Early this week, the MacArthur Foundation announced the winners of its 2010 “genius awards”. Twenty three geniuses were granted $100,000 a year each for 5 years – no strings attached – to continue doing whatever ingenious work they were doing, free from financial concerns.

One genius was economics professor Emmanuel Saez of Berkeley who, according to the New York Times, “studied the economic impact of outstanding kindergarten teachers.”
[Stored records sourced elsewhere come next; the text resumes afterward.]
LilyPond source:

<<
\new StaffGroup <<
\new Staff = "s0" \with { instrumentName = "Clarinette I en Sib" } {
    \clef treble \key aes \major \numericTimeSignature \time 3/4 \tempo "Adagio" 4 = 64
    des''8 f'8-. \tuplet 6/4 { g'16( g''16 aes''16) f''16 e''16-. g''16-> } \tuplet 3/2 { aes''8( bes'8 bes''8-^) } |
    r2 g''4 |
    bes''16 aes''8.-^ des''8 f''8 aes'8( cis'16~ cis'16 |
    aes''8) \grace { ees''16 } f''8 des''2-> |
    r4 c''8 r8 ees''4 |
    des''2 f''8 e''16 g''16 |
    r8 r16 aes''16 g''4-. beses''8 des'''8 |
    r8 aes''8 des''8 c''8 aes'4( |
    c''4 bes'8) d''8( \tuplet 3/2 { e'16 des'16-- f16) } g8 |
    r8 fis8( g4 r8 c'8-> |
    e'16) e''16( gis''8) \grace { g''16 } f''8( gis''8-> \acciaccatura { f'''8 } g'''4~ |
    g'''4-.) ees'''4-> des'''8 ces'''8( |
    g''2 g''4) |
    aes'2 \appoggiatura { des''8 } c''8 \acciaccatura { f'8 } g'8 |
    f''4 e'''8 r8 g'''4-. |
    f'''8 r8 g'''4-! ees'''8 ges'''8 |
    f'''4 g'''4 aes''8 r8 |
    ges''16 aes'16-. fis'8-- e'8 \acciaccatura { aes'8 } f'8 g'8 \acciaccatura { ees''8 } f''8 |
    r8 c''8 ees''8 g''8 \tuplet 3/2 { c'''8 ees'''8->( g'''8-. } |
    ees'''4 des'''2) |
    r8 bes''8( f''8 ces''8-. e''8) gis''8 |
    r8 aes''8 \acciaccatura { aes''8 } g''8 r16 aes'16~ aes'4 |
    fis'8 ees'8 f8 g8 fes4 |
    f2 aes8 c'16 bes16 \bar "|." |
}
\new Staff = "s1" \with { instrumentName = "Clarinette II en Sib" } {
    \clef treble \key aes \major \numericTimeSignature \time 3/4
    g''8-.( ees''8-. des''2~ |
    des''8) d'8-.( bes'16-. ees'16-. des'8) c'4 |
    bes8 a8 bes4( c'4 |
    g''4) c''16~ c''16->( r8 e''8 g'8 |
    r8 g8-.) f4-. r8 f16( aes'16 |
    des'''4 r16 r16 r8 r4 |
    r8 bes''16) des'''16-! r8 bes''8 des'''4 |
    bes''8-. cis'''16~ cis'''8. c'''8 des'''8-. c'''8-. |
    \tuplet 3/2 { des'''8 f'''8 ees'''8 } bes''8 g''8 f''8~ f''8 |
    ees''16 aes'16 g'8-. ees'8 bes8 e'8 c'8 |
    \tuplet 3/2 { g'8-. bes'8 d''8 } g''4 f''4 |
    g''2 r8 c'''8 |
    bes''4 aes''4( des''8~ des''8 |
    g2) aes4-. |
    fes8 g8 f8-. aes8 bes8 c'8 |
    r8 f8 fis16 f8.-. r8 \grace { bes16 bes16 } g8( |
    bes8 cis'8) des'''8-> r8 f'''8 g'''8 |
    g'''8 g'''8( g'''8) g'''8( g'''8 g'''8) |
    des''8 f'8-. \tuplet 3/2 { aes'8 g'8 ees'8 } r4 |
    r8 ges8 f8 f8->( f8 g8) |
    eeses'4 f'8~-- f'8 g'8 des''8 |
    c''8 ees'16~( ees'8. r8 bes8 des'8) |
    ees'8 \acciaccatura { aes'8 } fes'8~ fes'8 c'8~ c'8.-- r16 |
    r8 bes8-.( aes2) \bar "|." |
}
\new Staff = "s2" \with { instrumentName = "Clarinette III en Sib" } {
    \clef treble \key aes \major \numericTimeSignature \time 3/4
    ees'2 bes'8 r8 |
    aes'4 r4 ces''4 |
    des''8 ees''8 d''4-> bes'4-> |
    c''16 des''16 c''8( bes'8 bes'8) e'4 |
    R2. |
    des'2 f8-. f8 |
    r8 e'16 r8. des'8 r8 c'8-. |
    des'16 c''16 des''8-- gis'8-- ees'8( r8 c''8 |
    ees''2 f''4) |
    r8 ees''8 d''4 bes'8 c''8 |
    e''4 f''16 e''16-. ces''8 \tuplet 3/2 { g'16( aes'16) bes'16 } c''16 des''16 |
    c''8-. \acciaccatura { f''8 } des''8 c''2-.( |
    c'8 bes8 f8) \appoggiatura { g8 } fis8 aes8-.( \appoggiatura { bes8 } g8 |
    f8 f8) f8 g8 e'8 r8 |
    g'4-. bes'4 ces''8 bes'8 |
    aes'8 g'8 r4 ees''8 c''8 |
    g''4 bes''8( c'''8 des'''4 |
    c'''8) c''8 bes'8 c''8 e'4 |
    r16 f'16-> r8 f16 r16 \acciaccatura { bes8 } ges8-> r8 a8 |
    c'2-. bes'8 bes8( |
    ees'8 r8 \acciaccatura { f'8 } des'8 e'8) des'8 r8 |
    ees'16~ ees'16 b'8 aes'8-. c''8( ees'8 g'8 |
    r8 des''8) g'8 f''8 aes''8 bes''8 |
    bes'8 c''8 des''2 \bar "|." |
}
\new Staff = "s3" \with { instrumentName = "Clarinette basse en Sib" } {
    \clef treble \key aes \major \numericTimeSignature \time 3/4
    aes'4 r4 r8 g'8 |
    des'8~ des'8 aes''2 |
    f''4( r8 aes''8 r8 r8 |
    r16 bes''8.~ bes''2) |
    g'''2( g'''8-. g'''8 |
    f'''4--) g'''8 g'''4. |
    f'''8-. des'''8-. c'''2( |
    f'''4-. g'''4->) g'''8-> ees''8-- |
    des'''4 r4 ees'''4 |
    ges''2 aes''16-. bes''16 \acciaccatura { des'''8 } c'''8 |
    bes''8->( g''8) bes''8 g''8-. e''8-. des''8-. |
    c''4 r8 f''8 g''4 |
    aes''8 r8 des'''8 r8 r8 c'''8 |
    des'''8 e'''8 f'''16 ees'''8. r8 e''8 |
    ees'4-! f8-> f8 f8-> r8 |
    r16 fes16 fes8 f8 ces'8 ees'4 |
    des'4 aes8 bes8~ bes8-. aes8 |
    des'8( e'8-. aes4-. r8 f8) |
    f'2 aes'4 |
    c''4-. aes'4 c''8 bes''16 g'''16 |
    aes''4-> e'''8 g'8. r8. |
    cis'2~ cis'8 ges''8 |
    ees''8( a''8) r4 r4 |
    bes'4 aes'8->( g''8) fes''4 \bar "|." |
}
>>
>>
I spent a few minute to check out the work. It is a collaborative project with 5 other economists from Northwestern and Harvard which purports to fill a perceived gap:
What are the long-term impacts of early childhood education? Evidence on this important policy question remains scarce because of a lack of data linking childhood education and adult outcomes.
To that end, Saez et al follow a group of kindergarteners to adulthood and, using tax returns, match the subjects’ income to their class size and teachers’ experience in kindergarten. They conclude that:
improving the quality of schools in disadvantaged areas may reduce poverty and raise earnings and tax revenue in the long run.
I will not say anything about the methodology of the research: first, equating the reported income of grown men and women with their “success” and then using that income to judge the role of their kindergarten teacher or the size of their kindergarten class in making that income. I will not say anything because I know this type of mindless, clerical quantitative work is what passes for economic research in the nation’s universities.

Nor will I comment about the purpose and conclusion of the research. Six economists spending heaven only knows how much in grant money to conclude that: i) education is somehow important to “adult outcomes” and; ii) the poor do not get good education. Any comments along that line would be missing the point.

I only want to draw your attention to the cynicism of the researchers. Note their statement in the beginning about early childhood education being a “policy question”.

Exactly. The reason that millions – and tens of millions of students, preschoolers or otherwise – do not get a proper education is a matter of policy, i.e., conscious, decision.

Our researchers know that. And, yet, how do they confront the problem? They meekly suggest that perhaps the powers that be should consider improving the lot of down-and-outers because that would result in higher tax collection.

That’s a theoretical cold-bloodedness that would make Larry Summers cringe. As for the practicality of their advice? It is certain to be adopted the morning after Judgment Day.